## Page excerpt
========

Assuming you have this format

| table order-no order-date price quantity

and price and quantity are both multivalue fields that are aligned with each other, then do this...

| eval price=mvzip(price,quantity,"@")
| mvexpand price
| eval price=split(price,"@")
| eval quantity=mvindex(price,1)
| eval price=mvindex(price,0)

If you had a third field, which might contain an @ sign, and you don't have people entering enthusiastic comments, then I recommend five bangs as a delimiter "!!!!!". You can also substitute any highly unlikely combination of characters ( "!!#@#!!" ).

| table order-no order-date price quantity description
| eval price=mvzip(mvzip(price,quantity,"!!!!!"),description,"!!!!!")
| mvexpand price
| eval price=split(price,"!!!!!")
| eval description=mvindex(price,2)
| eval quantity=mvindex(price,1)
| eval price=mvindex(price,0)

DalJeanis
Legend

@shinglau - These methods are not appropriate for fields that are not precisely matched, with the same number of mv fields. If a field is supposed to be matched and is null, then you need to create a placeholder mv field, for example with the word "NULL" the correct number of times.

Assuming that the description may be null, the price and quantity are always matched and never null, and price and quantity can never appear more than 40 times, that could look something like...

 | table order-no order-date price quantity description
 | eval mynulls=mvappend("((UNUSED))",
   "((NULL))","((NULL))","((NULL))","((NULL))","((NULL))", "((NULL))","((NULL))","((NULL))",
   "((NULL))","((NULL))","((NULL))","((NULL))","((NULL))","((NULL))","((NULL))","((NULL))",
   "((NULL))","((NULL))","((NULL))","((NULL))","((NULL))","((NULL))","((NULL))","((NULL))",
   "((NULL))","((NULL))","((NULL))","((NULL))","((NULL))","((NULL))","((NULL))","((NULL))",
   "((NULL))","((NULL))","((NULL))","((NULL))","((NULL))","((NULL))","((NULL))","((NULL))")
 | eval description=coalesce(description,mvindex(mynulls,1,mvcount(price)))
 | eval price=mvzip(mvzip(price,quantity,"!!!!!"),description,"!!!!!")
 | mvexpand price
 | eval price=split(price,"!!!!!")
 | eval description=mvindex(price,2)
 | eval description=if(description="((NULL))",null(),description)
 | eval quantity=mvindex(price,1)
 | eval price=mvindex(price,0)

========

## Information given
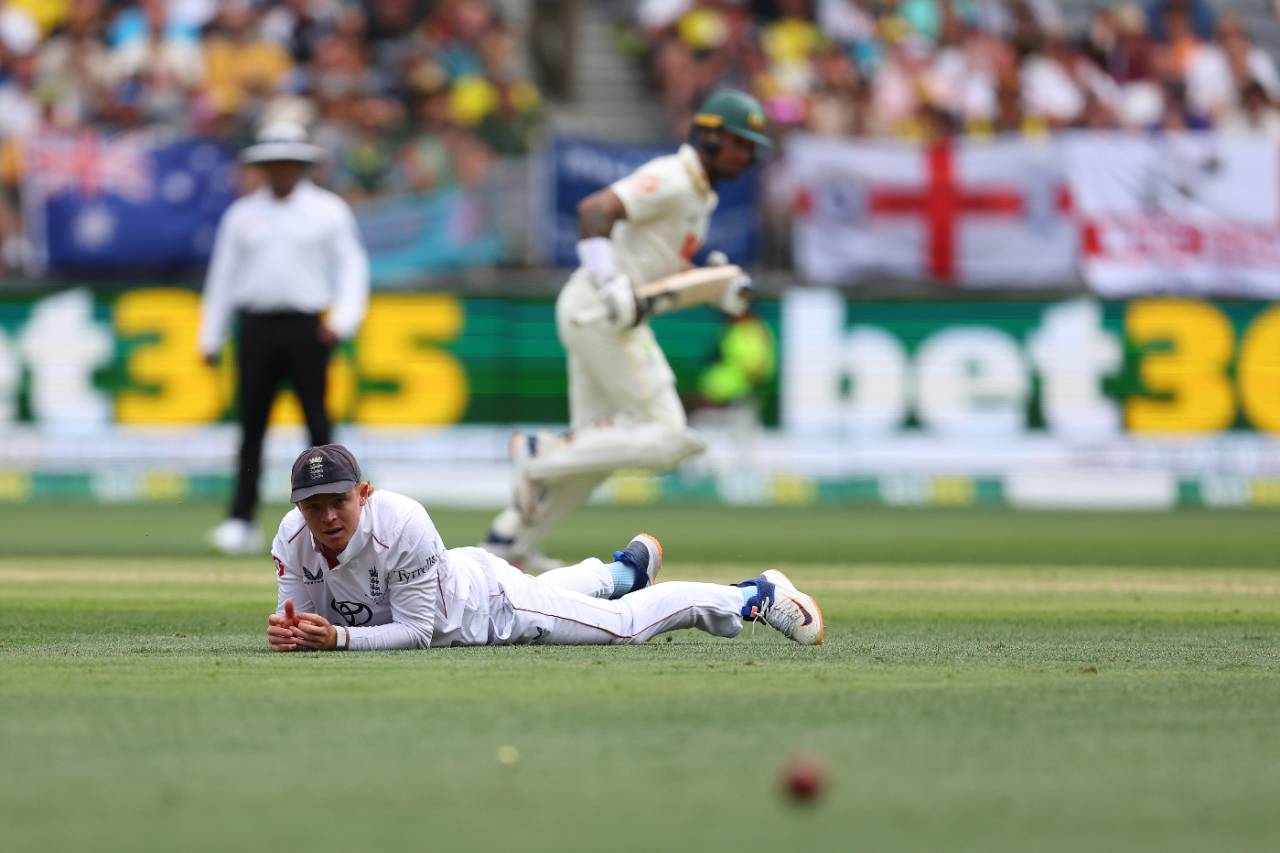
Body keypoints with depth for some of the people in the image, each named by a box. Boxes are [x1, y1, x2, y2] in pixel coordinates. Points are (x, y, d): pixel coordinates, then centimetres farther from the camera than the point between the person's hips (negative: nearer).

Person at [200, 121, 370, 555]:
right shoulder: (242, 215, 12)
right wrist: (210, 339, 10)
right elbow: (223, 276, 14)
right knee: (251, 425, -2)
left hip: (306, 327, -2)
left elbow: (351, 266, 3)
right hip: (256, 327, 2)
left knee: (317, 422, -3)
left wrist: (342, 320, -12)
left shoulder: (328, 212, 6)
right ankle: (241, 520, -4)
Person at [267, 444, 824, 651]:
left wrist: (338, 638, -47)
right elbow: (301, 618, -16)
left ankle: (753, 596, 24)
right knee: (551, 589, 35)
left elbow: (417, 630, -37)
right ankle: (626, 567, 66)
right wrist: (286, 633, -40)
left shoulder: (400, 525, -42)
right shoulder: (293, 539, -26)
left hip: (488, 602, -6)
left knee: (625, 622, 5)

========

## Tasks to carry out
A: Rewrite the forum excerpt on multivalue fields from "If you had a" up to and including "number of times.", replacing "delimiter" with "separator".
B: In the forum excerpt on multivalue fields, what delimiter is recommended when a third field might contain an @ sign?

## Answers
A:
If you had a third field, which might contain an @ sign, and you don't have people entering enthusiastic comments, then I recommend five bangs as a separator "!!!!!". You can also substitute any highly unlikely combination of characters ( "!!#@#!!" ).

| table order-no order-date price quantity description
| eval price=mvzip(mvzip(price,quantity,"!!!!!"),description,"!!!!!")
| mvexpand price
| eval price=split(price,"!!!!!")
| eval description=mvindex(price,2)
| eval quantity=mvindex(price,1)
| eval price=mvindex(price,0)

DalJeanis
Legend

@shinglau - These methods are not appropriate for fields that are not precisely matched, with the same number of mv fields. If a field is supposed to be matched and is null, then you need to create a placeholder mv field, for example with the word "NULL" the correct number of times.

B: Five bangs, "!!!!!".